[Your goal]
Arrange the lines below as a Markdown table with two columns, Number and Line, giving each line its own row and skipping any blank lines. Leave the pictures out of your answer.

Source records:
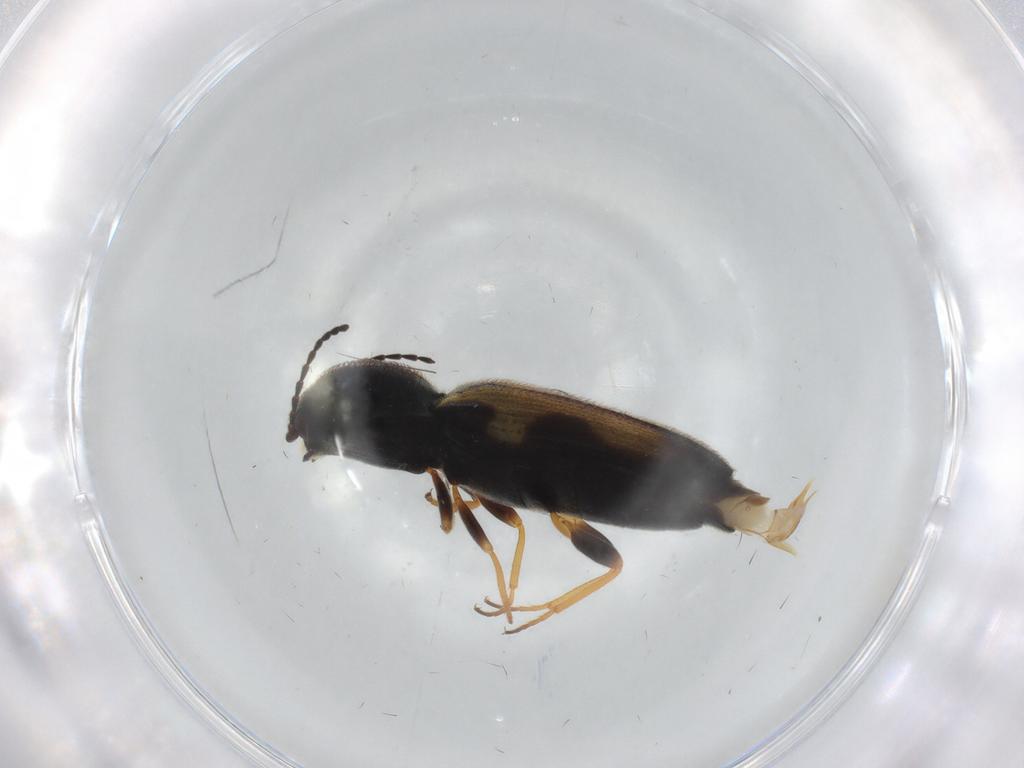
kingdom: Animalia
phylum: Arthropoda
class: Insecta
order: Coleoptera
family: Elateridae
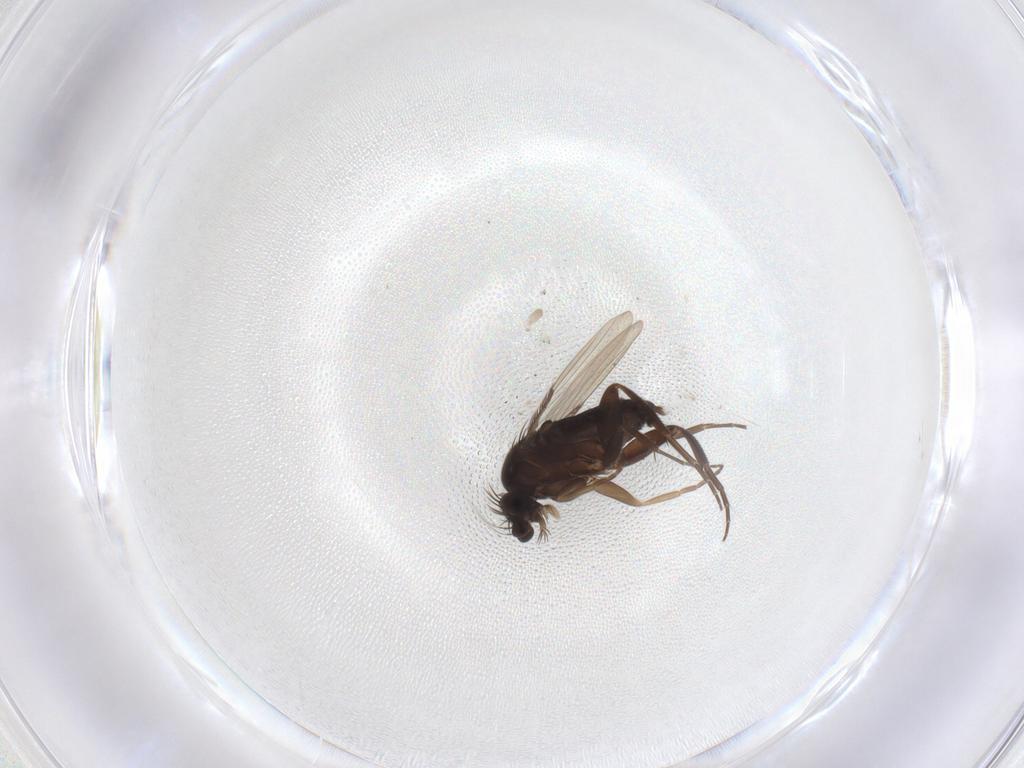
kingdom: Animalia
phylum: Arthropoda
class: Insecta
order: Diptera
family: Phoridae
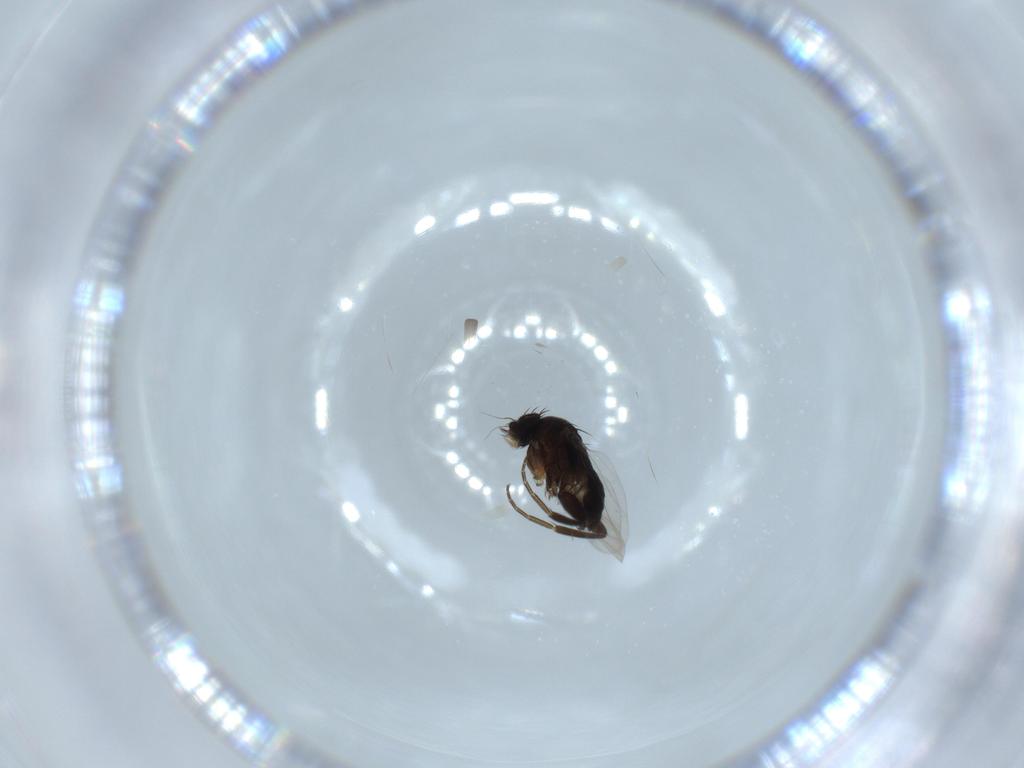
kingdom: Animalia
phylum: Arthropoda
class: Insecta
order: Diptera
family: Phoridae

[Solution for this problem]
| Number | Line |
|---|---|
| 1 | kingdom: Animalia |
| 2 | phylum: Arthropoda |
| 3 | class: Insecta |
| 4 | order: Coleoptera |
| 5 | family: Elateridae |
| 6 | kingdom: Animalia |
| 7 | phylum: Arthropoda |
| 8 | class: Insecta |
| 9 | order: Diptera |
| 10 | family: Phoridae |
| 11 | kingdom: Animalia |
| 12 | phylum: Arthropoda |
| 13 | class: Insecta |
| 14 | order: Diptera |
| 15 | family: Phoridae |